Data records:
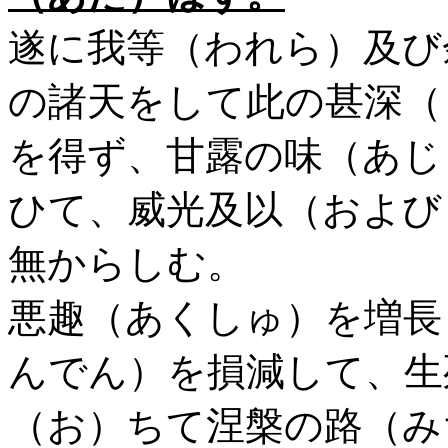
遂に我等（われら）及び
の諸天をして此の甚深（
を得ず、甘露の味（あじ
ひて、威光及以（および
無からしむ。
悪趣（あくしゅ）を増長
んでん）を損減して、生
（お）ちて涅槃の路（み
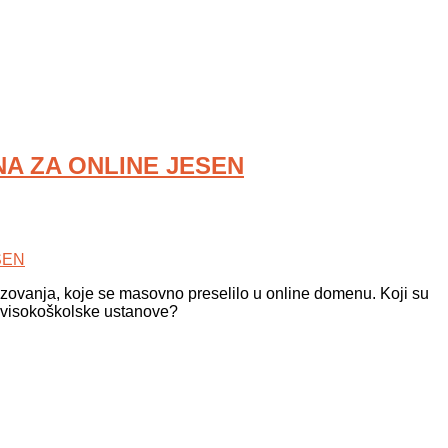
MNA ZA ONLINE JESEN
zovanja, koje se masovno preselilo u online domenu. Koji su
e visokoškolske ustanove?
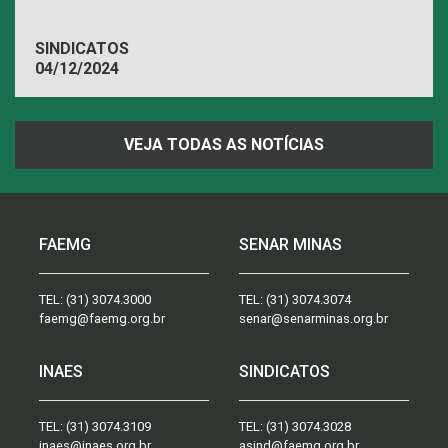
SINDICATOS
04/12/2024
VEJA TODAS AS NOTÍCIAS
FAEMG
SENAR MINAS
TEL:
(31) 3074.3000
TEL:
(31) 3074.3074
faemg@faemg.org.br
senar@senarminas.org.br
INAES
SINDICATOS
TEL:
(31) 3074.3109
TEL:
(31) 3074.3028
inaes@inaes.org.br
asind@faemg.org.br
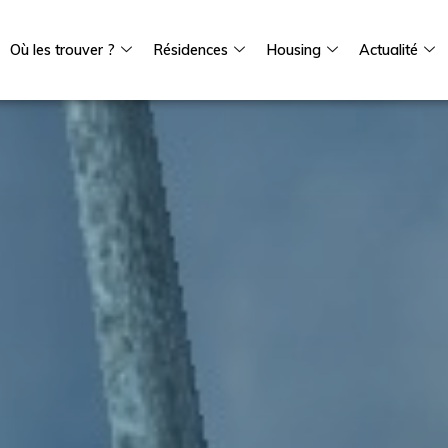
Où les trouver ?
Résidences
Housing
Actualité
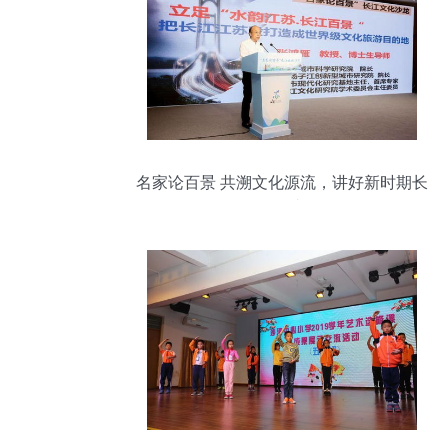
名家论百景 共溯文化源流，讲好新时期长
江故事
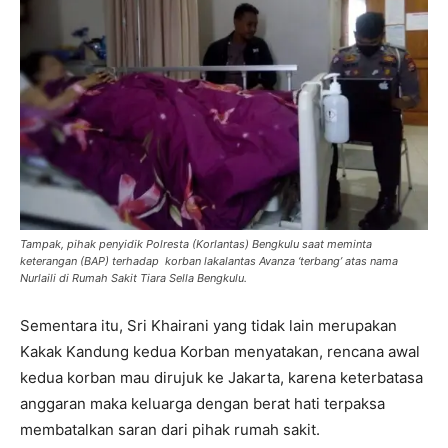
Tampak, pihak penyidik Polresta (Korlantas) Bengkulu saat meminta
keterangan (BAP) terhadap korban lakalantas Avanza ‘terbang’ atas nama
Nurlaili di Rumah Sakit Tiara Sella Bengkulu.
Sementara itu, Sri Khairani yang tidak lain merupakan
Kakak Kandung kedua Korban menyatakan, rencana awal
kedua korban mau dirujuk ke Jakarta, karena keterbatasa
anggaran maka keluarga dengan berat hati terpaksa
membatalkan saran dari pihak rumah sakit.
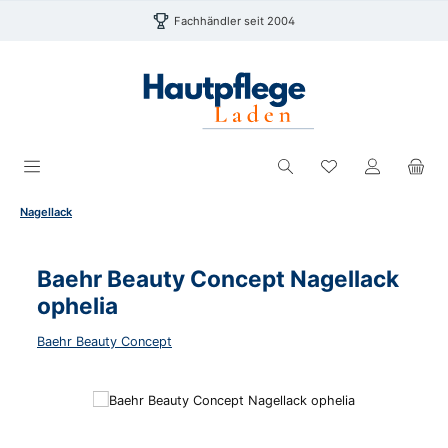
Zum Hauptinhalt springen
Fachhändler seit 2004
Du hast 0 Produk
Nagellack
Baehr Beauty Concept Nagellack
ophelia
Baehr Beauty Concept
Bildergalerie überspringen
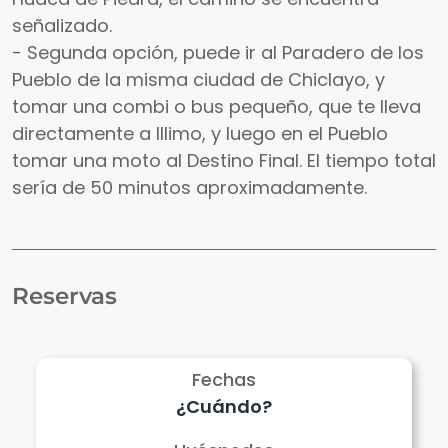
señalizado.
- Segunda opción, puede ir al Paradero de los
Pueblo de la misma ciudad de Chiclayo, y
tomar una combi o bus pequeño, que te lleva
directamente a Illimo, y luego en el Pueblo
tomar una moto al Destino Final. El tiempo total
sería de 50 minutos aproximadamente.
Reservas
Fechas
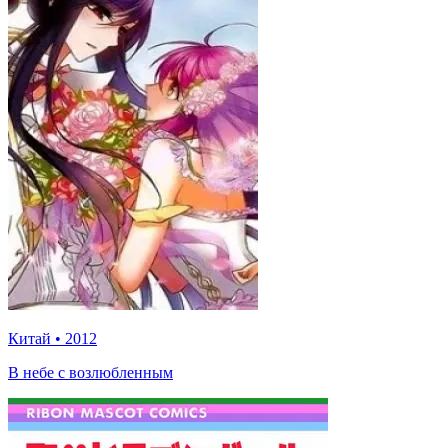
Китай
•
2012
В небе с возлюбленным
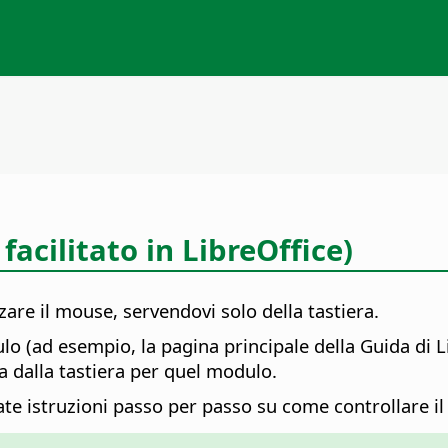
 facilitato in
LibreOffice
)
zare il mouse, servendovi solo della tastiera.
lo (ad esempio, la pagina principale della Guida di
L
da dalla tastiera per quel modulo.
rovate istruzioni passo per passo su come controllare 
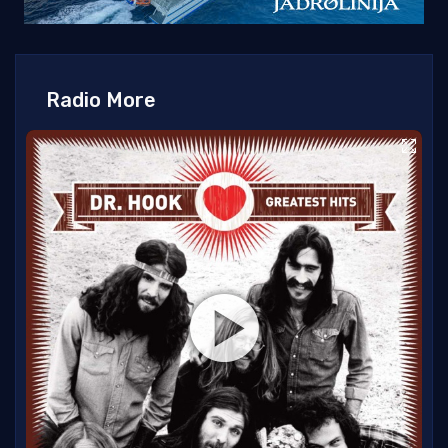
Radio More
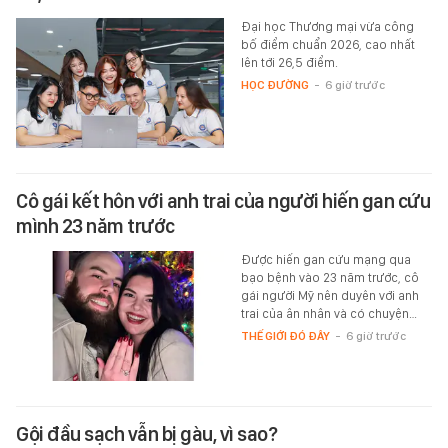
Đại học Thương mại vừa công
bố điểm chuẩn 2026, cao nhất
lên tới 26,5 điểm.
HỌC ĐƯỜNG
-
6 giờ trước
Cô gái kết hôn với anh trai của người hiến gan cứu
mình 23 năm trước
Được hiến gan cứu mạng qua
bạo bệnh vào 23 năm trước, cô
gái người Mỹ nên duyên với anh
trai của ân nhân và có chuyện…
THẾ GIỚI ĐÓ ĐÂY
-
6 giờ trước
Gội đầu sạch vẫn bị gàu, vì sao?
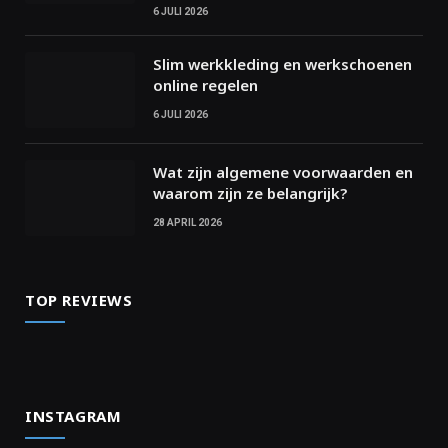
6 JULI 2026
Slim werkkleding en werkschoenen
online regelen
6 JULI 2026
Wat zijn algemene voorwaarden en
waarom zijn ze belangrijk?
28 APRIL 2026
TOP REVIEWS
INSTAGRAM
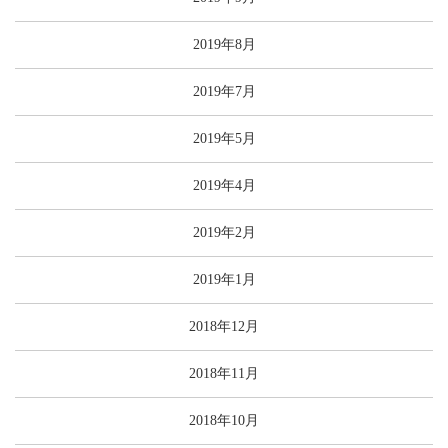
2019年8月
2019年7月
2019年5月
2019年4月
2019年2月
2019年1月
2018年12月
2018年11月
2018年10月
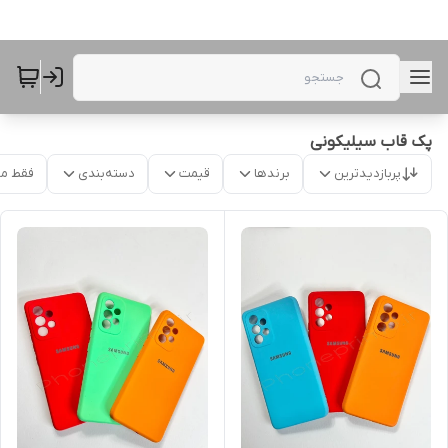
پک قاب سیلیکونی
پربازدیدترین
برندها
قیمت
دسته‌بندی
فقط م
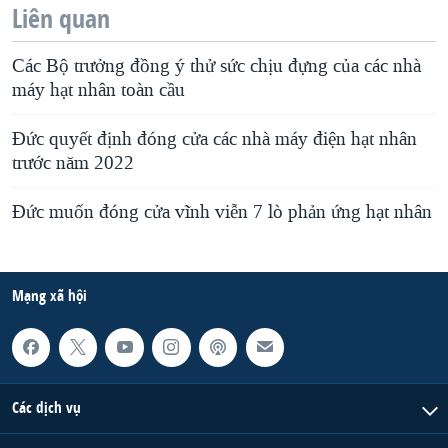
Liên quan
Các Bộ trưởng đồng ý thử sức chịu đựng của các nhà
máy hạt nhân toàn cầu
Đức quyết định đóng cửa các nhà máy điện hạt nhân
trước năm 2022
Đức muốn đóng cửa vĩnh viễn 7 lò phản ứng hạt nhân
Mạng xã hội
Các dịch vụ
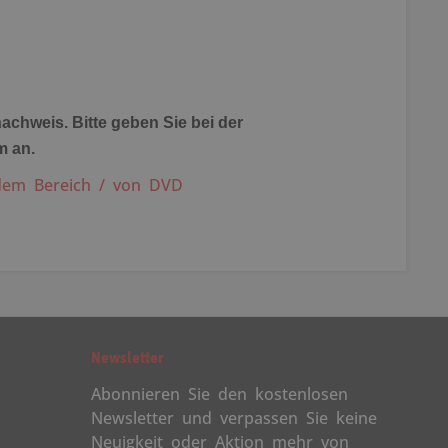
achweis. Bitte geben Sie bei der
m an.
dem Bereich / von DVD
Newsletter
Abonnieren Sie den kostenlosen
Newsletter und verpassen Sie keine
Neuigkeit oder Aktion mehr von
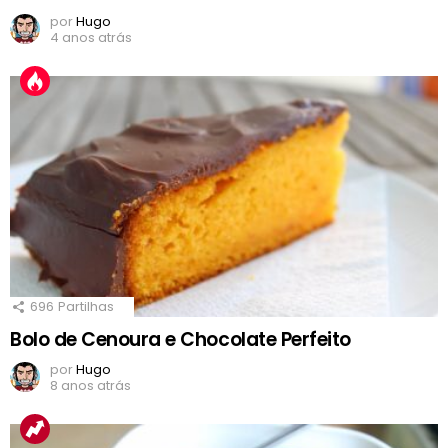
por
Hugo
4 anos atrás
696
Partilhas
Bolo de Cenoura e Chocolate Perfeito
por
Hugo
8 anos atrás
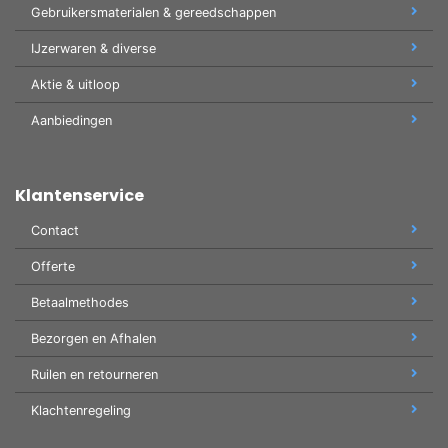
Gebruikersmaterialen & gereedschappen
IJzerwaren & diverse
Aktie & uitloop
Aanbiedingen
Klantenservice
Contact
Offerte
Betaalmethodes
Bezorgen en Afhalen
Ruilen en retourneren
Klachtenregeling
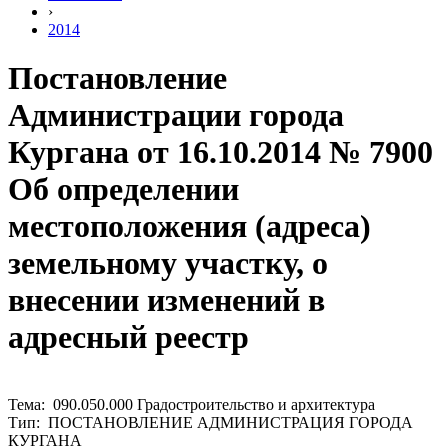
›
2014
Постановление
Администрации города
Кургана от 16.10.2014 № 7900
Об определении
местоположения (адреса)
земельному участку, о
внесении изменений в
адресный реестр
Тема: 090.050.000 Градостроительство и архитектура
Тип: ПОСТАНОВЛЕНИЕ АДМИНИСТРАЦИЯ ГОРОДА
КУРГАНА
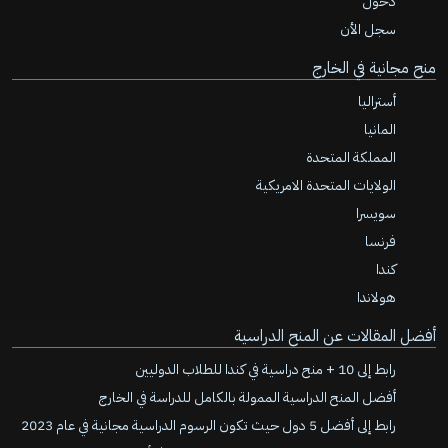
دخول
سجل الأن
منح مجانية في الخارج
أستراليا
المانيا
المملكة المتحدة
الولايات المتحدة الامريكية
سويسرا
فرنسا
كندا
هولاندا
أفضل المقالات عن المنح الدراسية
رابط إلى 10 + منح دراسية في كندا للطلاب الدوليين
أفضل المنح الدراسية الممولة بالكامل للدراسة في الخارج
رابط إلى أفضل 5 دول حيث تكون الرسوم الدراسية مجانية في عام 2023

Requirement: Transcribe everything above exactly. Do not include the pictures.

Solution:
遂に我等（われら）及び
の諸天をして此の甚深（
を得ず、甘露の味（あじ
ひて、威光及以（および
無からしむ。
悪趣（あくしゅ）を増長
んでん）を損減して、生
（お）ちて涅槃の路（み
MNA ZA ONLINE JESEN
zovanja, koje se masovno preselilo u online domenu. Koji su
e visokoškolske ustanove?
SINDICATOS
04/12/2024
VEJA TODAS AS NOTÍCIAS
FAEMG
SENAR MINAS
TEL:
(31) 3074.3000
TEL:
(31) 3074.3074
faemg@faemg.org.br
senar@senarminas.org.br
INAES
SINDICATOS
TEL:
(31) 3074.3109
TEL:
(31) 3074.3028
inaes@inaes.org.br
asind@faemg.org.br
Où les trouver ?
Résidences
Housing
Actualité
名家论百景 共溯文化源流，讲好新时期长
江故事
Tampak, pihak penyidik Polresta (Korlantas) Bengkulu saat meminta
keterangan (BAP) terhadap korban lakalantas Avanza ‘terbang’ atas nama
Nurlaili di Rumah Sakit Tiara Sella Bengkulu.
Sementara itu, Sri Khairani yang tidak lain merupakan
Kakak Kandung kedua Korban menyatakan, rencana awal
kedua korban mau dirujuk ke Jakarta, karena keterbatasa
anggaran maka keluarga dengan berat hati terpaksa
membatalkan saran dari pihak rumah sakit.
Zum Hauptinhalt springen
Fachhändler seit 2004
Du hast 0 Produk
Nagellack
Baehr Beauty Concept Nagellack
ophelia
Baehr Beauty Concept
Bildergalerie überspringen
señalizado.
- Segunda opción, puede ir al Paradero de los
Pueblo de la misma ciudad de Chiclayo, y
tomar una combi o bus pequeño, que te lleva
directamente a Illimo, y luego en el Pueblo
tomar una moto al Destino Final. El tiempo total
sería de 50 minutos aproximadamente.
Reservas
Fechas
Китай
•
2012
В небе с возлюбленным
 facilitato in
LibreOffice
)
zare il mouse, servendovi solo della tastiera.
lo (ad esempio, la pagina principale della Guida di
L
da dalla tastiera per quel modulo.
rovate istruzioni passo per passo su come controllare 
Radio More
Đại học Thương mại vừa công
bố điểm chuẩn 2026, cao nhất
lên tới 26,5 điểm.
HỌC ĐƯỜNG
-
6 giờ trước
Cô gái kết hôn với anh trai của người hiến gan cứu
mình 23 năm trước
Được hiến gan cứu mạng qua
bạo bệnh vào 23 năm trước, cô
gái người Mỹ nên duyên với anh
trai của ân nhân và có chuyện…
THẾ GIỚI ĐÓ ĐÂY
-
6 giờ trước
Gội đầu sạch vẫn bị gàu, vì sao?
6 JULI 2026
Slim werkkleding en werkschoenen
online regelen
6 JULI 2026
Wat zijn algemene voorwaarden en
waarom zijn ze belangrijk?
28 APRIL 2026
TOP REVIEWS
INSTAGRAM
2019年8月
2019年7月
2019年5月
2019年4月
2019年2月
2019年1月
2018年12月
2018年11月
2018年10月
پک قاب سیلیکونی
پربازدیدترین
برندها
قیمت
دسته‌بندی
فقط م
Liên quan
Các Bộ trưởng đồng ý thử sức chịu đựng của các nhà
máy hạt nhân toàn cầu
Đức quyết định đóng cửa các nhà máy điện hạt nhân
trước năm 2022
Đức muốn đóng cửa vĩnh viễn 7 lò phản ứng hạt nhân
Mạng xã hội
Các dịch vụ
achweis. Bitte geben Sie bei der
m an.
dem Bereich / von DVD
Newsletter
Abonnieren Sie den kostenlosen
Newsletter und verpassen Sie keine
Neuigkeit oder Aktion mehr von
por
Hugo
4 anos atrás
696
Partilhas
Bolo de Cenoura e Chocolate Perfeito
por
Hugo
8 anos atrás
Gebruikersmaterialen & gereedschappen
IJzerwaren & diverse
Aktie & uitloop
Aanbiedingen
Klantenservice
Contact
Offerte
Betaalmethodes
Bezorgen en Afhalen
Ruilen en retourneren
Klachtenregeling
›
2014
Постановление
Администрации города
Кургана от 16.10.2014 № 7900
Об определении
местоположения (адреса)
земельному участку, о
внесении изменений в
адресный реестр
Тема: 090.050.000 Градостроительство и архитектура
Тип: ПОСТАНОВЛЕНИЕ АДМИНИСТРАЦИЯ ГОРОДА
КУРГАНА
دخول
سجل الأن
منح مجانية في الخارج
أستراليا
المانيا
المملكة المتحدة
الولايات المتحدة الامريكية
سويسرا
فرنسا
كندا
هولاندا
أفضل المقالات عن المنح الدراسية
رابط إلى 10 + منح دراسية في كندا للطلاب الدوليين
أفضل المنح الدراسية الممولة بالكامل للدراسة في الخارج
رابط إلى أفضل 5 دول حيث تكون الرسوم الدراسية مجانية في عام 2023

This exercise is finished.